At senior levels, communication becomes a leadership responsibility. Controls managers, branch leaders, project executives, and operations leaders must set expectations, develop employees, manage customer concerns, and coordinate resources across multiple projects. A technically excellent candidate who cannot create alignment may struggle as their responsibilities grow. Conversely, a professional who can combine technical credibility with clear communication may be well positioned to take on broader project, customer, or business leadership responsibilities.

Writing the Job Description Around the Real Role

Many controls job descriptions focus almost entirely on platforms, protocols, years of experience, and technical duties. Those qualifications matter, but the description should also reflect the communication demands of the actual position.

A project manager who interacts with owners and contractors needs a different communication profile than a programmer working primarily on internal production tasks. A service technician must explain findings and recommendations clearly to customers. A sales engineer must connect technical capability to business needs. A branch manager must communicate across sales, operations, service, finance, and leadership.

Before beginning a search, employers should identify:

  • The departments and stakeholders the new hire will interact with
  • The technical and nontechnical conversations they will lead
  • The level of customer responsibility involved
  • Whether they will train, mentor, or manage other employees
  • How much documentation and reporting the position requires
  • Whether the role is expected to grow into leadership

Defining these expectations creates a more accurate candidate profile. It also helps prevent companies from hiring for technical credentials while overlooking the daily realities of the role. Raymond Search Group’s executive search and recruiting services begin with understanding the position, the organization, and the results expected from the hire. A clearly defined role allows the search to target professionals who bring the right combination of technical depth, leadership ability, and communication skill.

Communication Creates Better Project Outcomes

Many costly controls problems begin as communication gaps. Scope assumptions are not clarified. Network requirements are discussed too late. Sequences are interpreted differently. Owners do not receive adequate training. Field issues are identified but not explained in a way that creates action. The right controls professional can reduce these risks. They help technical teams coordinate, make information accessible to decision-makers, and keep customers informed. They also strengthen the employer’s reputation by making complex projects feel organized and manageable.

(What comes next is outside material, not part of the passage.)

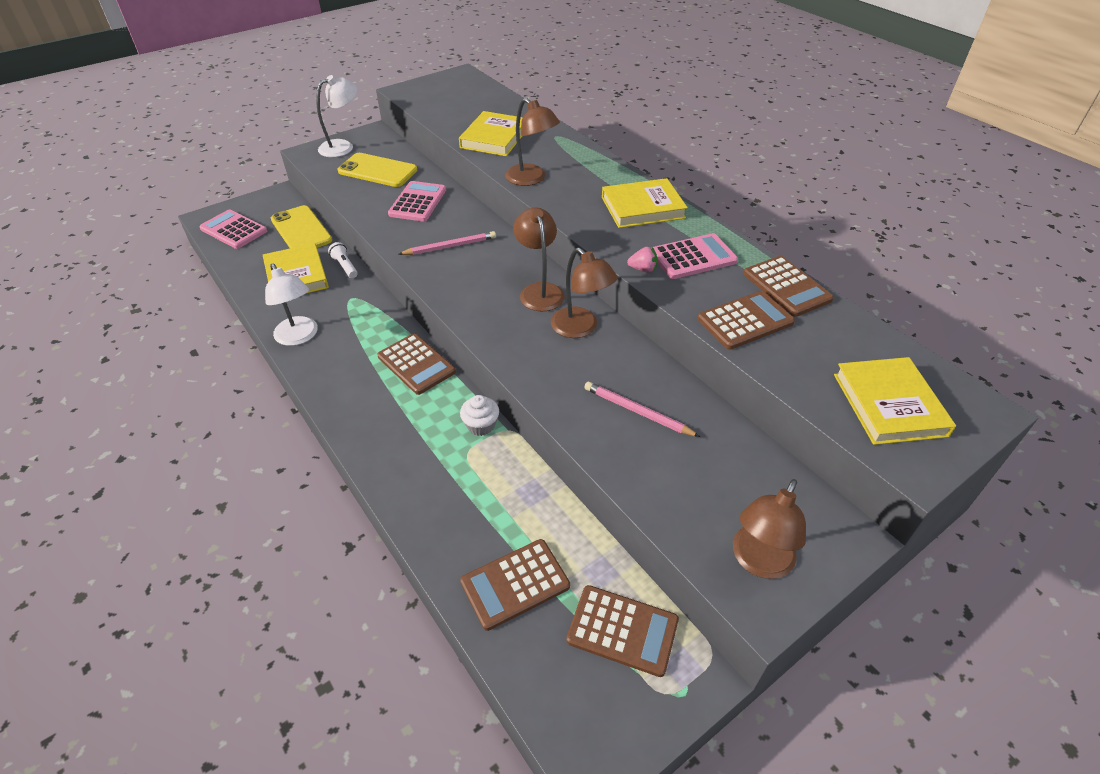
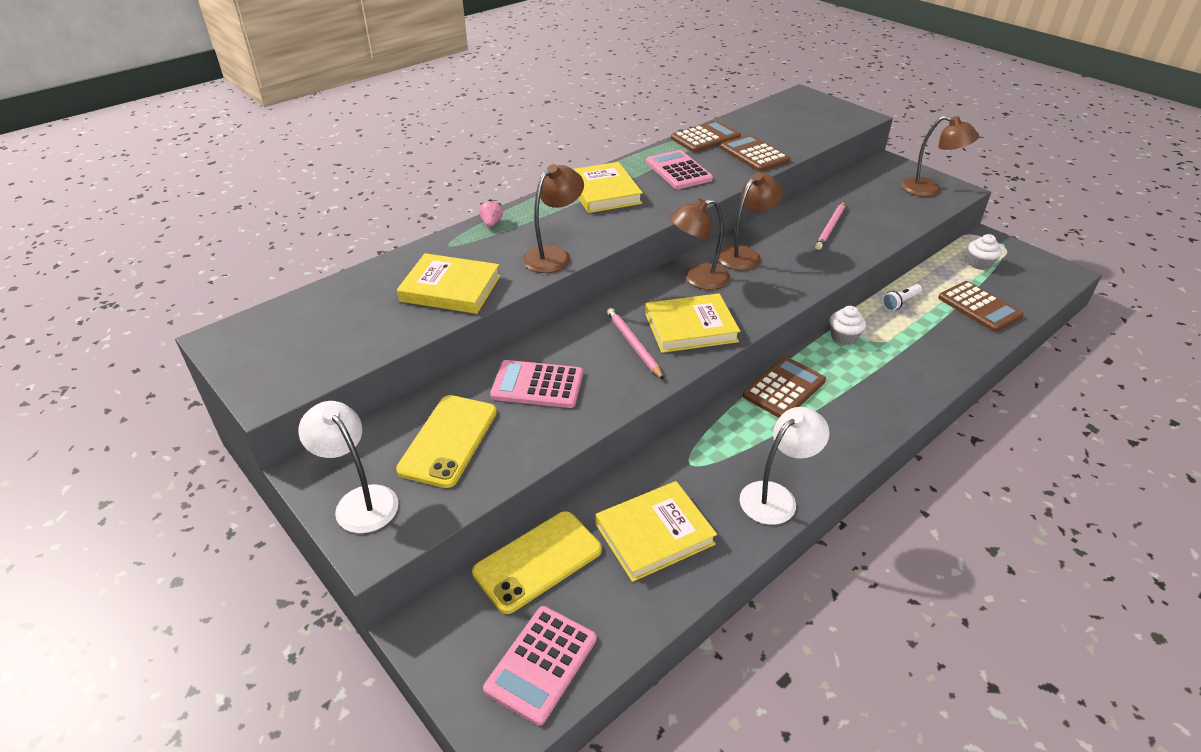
camera: 95 degrees left, 5 degrees down
white flashlight [328,242,358,278] -> white flashlight moved to [882,284,922,311]
brown calculator [566,585,679,677] -> white cupcake [968,234,1002,270]
pink strawberry [627,247,658,273] -> pink strawberry moved to [479,199,503,227]
yellow book [834,357,956,445] -> yellow book moved to [645,293,740,353]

As building systems become more connected, professionals who can work effectively across departments will become even more valuable. Employers should not view communication as secondary to technical competence. In many controls roles, it is the skill that allows technical competence to produce results.

Finding Controls Talent That Connects the Entire Team

Raymond Search Group recruits professionals across building automation systems, HVAC/R, engineering, and other sectors of the built environment. Our team understands that a successful controls hire requires more than familiarity with a platform or protocol. The right person needs the technical background to understand the system and the communication ability to work with those responsible for designing, installing, securing, operating, and investing in it.